Paris Saint-Germain had spent months negotiating an extension until 2025, under more generous conditions. For instance, they had discussed the possibility that, regardless of salary, Qatar Sports Investments (the fund that owns PSG) would invest in some of the businesses that Mbappé is preparing, including a representation agency. The talks were well advanced.
In addition, the current contract states that if the player renewed it before July 31, he would receive a renewal premium of around €60 million ($67 million), in addition to the first payment of €80 million ($89 million) of the loyalty premium contemplated in last year’s agreement. Thus, if the Frenchman goes ahead with his announcement not to renew and stay at PSG until next June, he will not receive the renewal bonus, but he will still pocket the loyalty bonus.
The club estimates that Real Madrid has reserved some €150 million ($167 million) for a possible purchase this summer, which they suspect that, at least in part, would go to the player as a transfer bonus if he is released in 2024. That amount would more than make up for what he would lose by not extending his contract under the terms of the current agreement.
At PSG they know that the player has the upper hand: they can’t sell him if he doesn’t want to, and they can’t force him to renew. Al-Khelaifi’s words last Wednesday at the end of Luis Enrique’s presentation sum up his frustration: “If he wants to stay, we want him to stay, but we need to sign a new contract. We cannot let the best player in the world go for free. That’s impossible,” he said. “If he doesn’t renew in two weeks, the door is open.”
In truth, the two-week deadline is not set in stone; according to sources familiar with the negotiations, it is more a sign of urgency. The key date is July 31, which forces the club to pay the loyalty premium and which also marks the boundary for the player to opt for the renewal bonus. If that date passes and he gives up that amount, the incentive to continue until June 2024, leave for free and collect the Madrid premium will be even greater.
The club is paralyzed before a situation they refuse to accept as definitive. They believe that they can find a way to convince him to extend the agreement so that both he and the club make money.
They also understand that Mbappé's move places the institution under serious financial risk. They believe that if they do not charge for the transfer they would be forced to sell players and would find it difficult to hire others. In addition, the same sources indicate that the move comes at a time in which some investors are assessing the possibility of taking positions among the PSG stockholders, and the uncertainty makes the operation difficult.
The broken word
Al-Khelaifi’s frustration also comes from a sense of betrayal. Last spring, when the end of the previous contract was approaching and Madrid was preparing to sign him for free, the president of PSG managed to get him to sign a new agreement, although not the one the executive had in mind; he wanted him to commit for three years, until 2025, but the player only agreed to two, plus an optional one that would be entirely his decision.
The solution worried Al-Khelaifi, who nevertheless managed to obtain a verbal commitment from Mbappé: he would never leave for free.

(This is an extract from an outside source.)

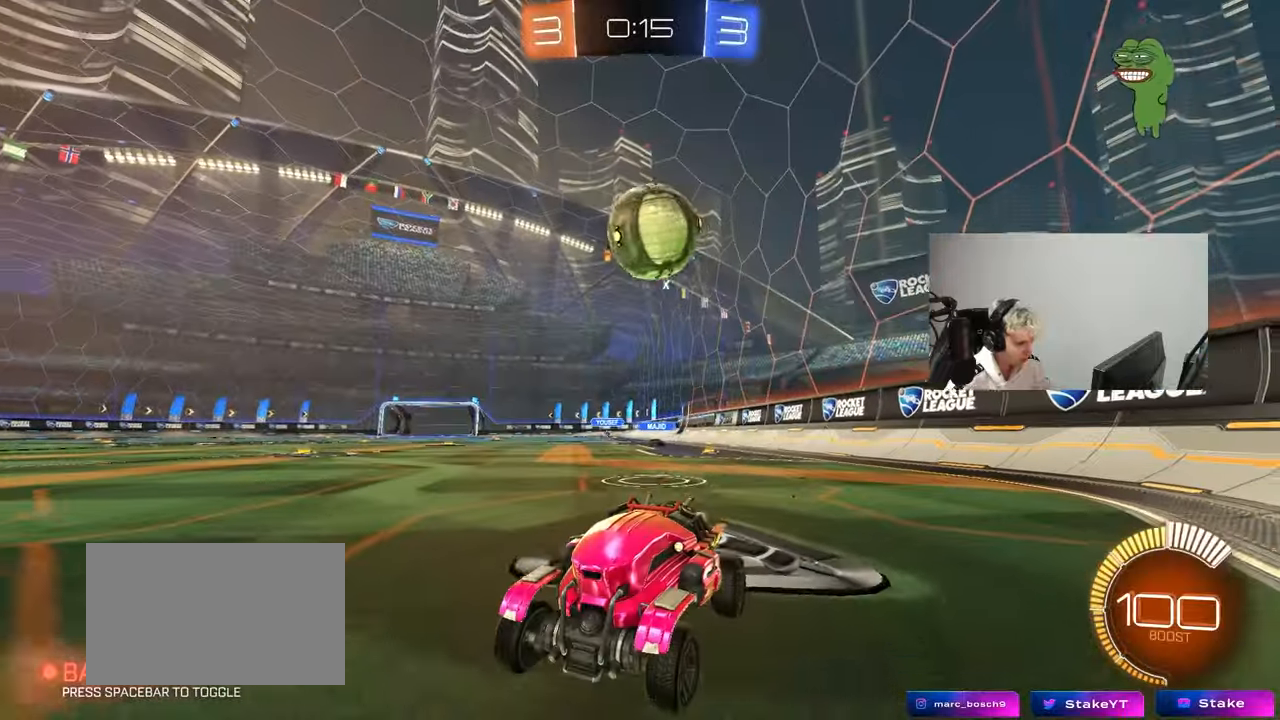
{"keys": ["a", "w"], "mouse": ["left"], "mouse_move": "down", "events": [[50, "a", "down"], [183, "a", "up"], [233, "a", "down"], [367, "w", "down"], [417, "mouse_left", "down"]]}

Although the pact was not written down, on May 21 of last year the player agreed to pose next to the club’s president wearing a shirt with “2025″ stamped on the back.
The club’s turmoil comes not only from the breach of the verbal agreement, but also from the way in which they found out about his intentions. On June 12, they learned that Mbappé had written a letter in which he notified that he would not extend his contract. The circumstances are peculiar: it is a document dated almost a year earlier, on July 15, 2022, but that the player did not send to the club, and that the L’Équipe newspaper received last month, before Al-Khelaifi.
The move has put PSG in a very delicate position. Still, the club sees a notable crack in the player’s strategy: the damage to his image. They believe that this fundamental attribute would be tainted if he endures a year during which he is known to have betrayed his word, only to go without leaving any money. They also allude to the foreseeable negative reaction of the ultras. A survey released last Sunday by polling firm Odoxa revealed that Mbappé's image is indeed becoming deteriorated, with the fans perceiving him as less likeable and less humble.
Meanwhile, in the offices of Madrid they watch it all from a distance. They maintain that the player has stated that he wants to fulfill his contract and that there is nothing that PSG can do. “There’s no point,” says a source familiar with the club’s position.